Stock Market Volatility under Sanctions
Author(s) -
Hojatallah Goudarzi
Publication year - 2014
Publication title -
international journal of management and sustainability
Language(s) - English
Resource type - Journals
eISSN - 2306-9856
pISSN - 2306-0662
DOI - 10.18488/journal.11/2014.3.4/11.4.234.249
Subject(s) - sanctions , stock market , volatility (finance) , economics , stock exchange , stylized fact , monetary economics , financial economics , business , finance , macroeconomics , law , political science , paleontology , horse , biology
Since 1979, Iran has faced with unilateral and multilateral harsh sanctions due to its nuclear energy program. These sanctions have resulted in significant problem to both sanctioned and sanctioning parties. Given the fact that sanctions have had significant impacts on Iran’s economy and since Iran stock market is the barometer of its economy, it is assumed that sanctions affect the Iranian stock market as well. To test this hypothesis, this study studied the Iranian stock market volatility during harsh sanctions using ARCH models.

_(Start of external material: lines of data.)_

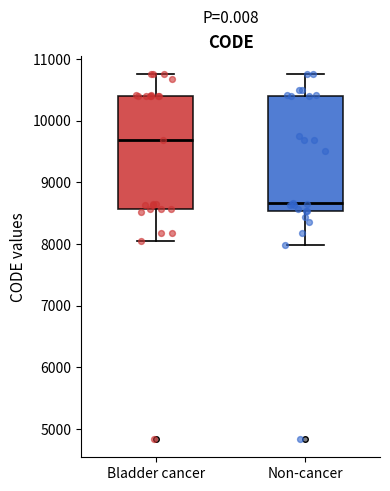

Which box's median line is the highest?

Bladder cancer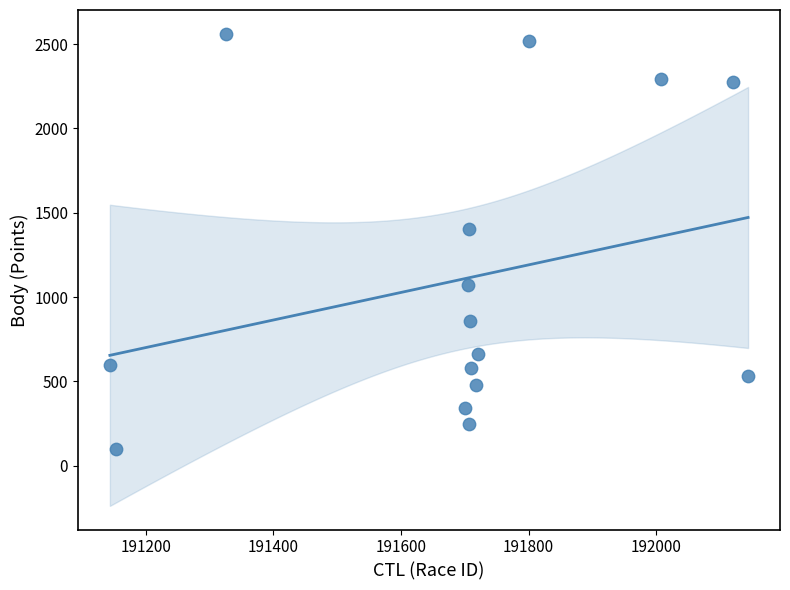

What is the range of Y values (max minus min)?

2461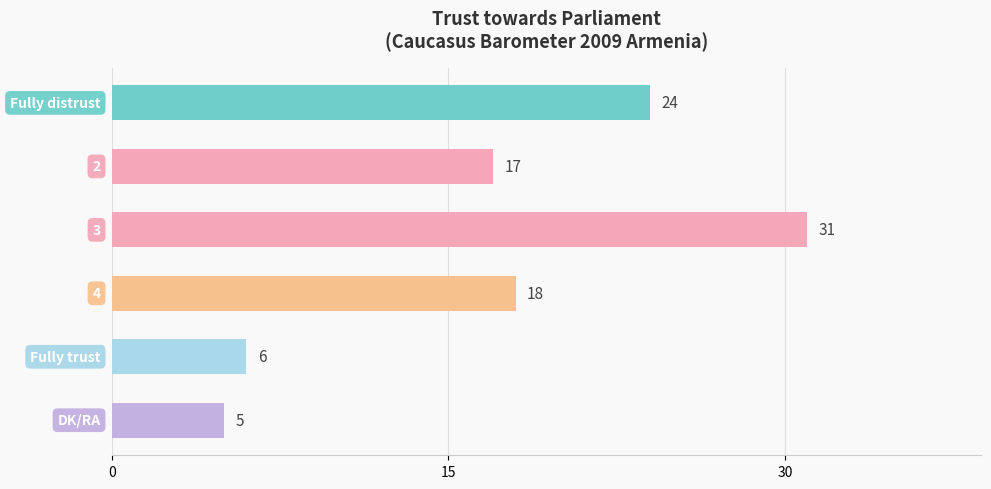

What is the smallest value displayed?

5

The study found that, despite all sanctions, not only Iran’s stock market shows major stylized facts of any stock market’s volatility i.e. volatility clustering, fat tails and mean reversion but also it shows no irregularity which could be attributed to effect of sanctions. This finding was consistent with Iranian stock market regulators claiming Iranian stock market growth and the U.S. Congressional Research Service report 2013. Therefore, based on findings, this study concluded that Iranian stock market has not affected by sanctions.